L’illusione del bene è quella di Mario, uomo malinconico e deluso. Ha creduto con passione nel comunismo e il crollo del muro di Berlino gli ha tolto ogni illusione. Si trova senza appigli, a chiedersi se il comunismo sia stato un abbaglio collettivo. Gli amici, compagni di lotta non vogliono parlare. Argomento troppo noioso, nessuno vuole ricordare, ragionare, ammettere le infamie compiute dai regimi comunisti. Per caso Mario incontra Sonja, una ragazza russa, con una
storia drammatica alle spalle nell’Urss di Stalin. La madre, Irina, è ‟morta giovane”. Di più Sonja e la nonna non vogliono dire. Un silenzio pesante. Mario allora decide di ricostruire i tasselli mancanti dì una storia che sente appartenergli. Partirà per la Russia e scoprirà una verità sconvolgente.
‟Una delle tante”, commenta Cristina Comencini, che incontriamo sul set del suo nuovo film Bianco e Nero. ‟Sono consapevole di avere scritto un romanzo scomodo ma, da persona di sinistra, sentivo una necessità umana. Se nel mio nome sono stati commessi degli obbrobri devo denunciarli.

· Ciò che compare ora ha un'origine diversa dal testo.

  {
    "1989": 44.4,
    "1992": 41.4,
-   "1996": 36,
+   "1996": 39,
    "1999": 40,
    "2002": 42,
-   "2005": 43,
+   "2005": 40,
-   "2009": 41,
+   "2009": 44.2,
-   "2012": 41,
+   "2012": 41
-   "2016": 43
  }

La letteratura, diceva Kafka, deve essere un colpo in testa, non accomodante. Il comunismo è stato la morte delle idee, e sento la sua caduta come una perdita e una liberazione. Per me il crollo del muro di Berlino è stato uno shock terribile. Da allora ho viaggiato nei Paesi dell’Est, ho cercato storie, per capire. Volevo parlarne, ma, come Mario, trovavo resistenza ovunque. Da ragazza militavo in Lotta continua, mi piaceva l’impegno, il senso di solidarietà, ci sentivamo toccati dalla grazia e a posto con la coscienza. Poi ho capito quanto fosse tutto astratto. Mi sento molto più combattiva ora di quando mi nutrivo di fandonie”.

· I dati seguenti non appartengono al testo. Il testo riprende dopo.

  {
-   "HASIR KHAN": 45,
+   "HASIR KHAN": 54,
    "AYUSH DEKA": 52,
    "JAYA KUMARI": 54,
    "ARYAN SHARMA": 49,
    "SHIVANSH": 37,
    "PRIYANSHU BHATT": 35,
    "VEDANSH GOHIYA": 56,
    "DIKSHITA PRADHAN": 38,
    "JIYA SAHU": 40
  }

Una scelta coraggiosa, non solo della scrittrice ma anche dell’editore Feltrinelli, che non teme l’accusa di fare il gioco della destra. ‟Il figlio quindicenne di Mario, cui il padre impedisce di mettere il poster di Che Guevara in camera, gli chiede se l’alternativa allora non sia diventare
di destra. No, ma si può essere anticomunisti senza temere di essere messo alla berlina. I giovani devono trovare altri miti, inventarsi nuove illusioni, non possono seguire le tracce dei loro genitori. Ho dato a mio figlio Luigi il libro da leggere. Ha quindici anni, lo ha adorato. È stato come passargli il testimone. Lui alle pareti non ha poster, neanche Che Guevara, perché è il simbolo di un’idea romantica che ha fallito”.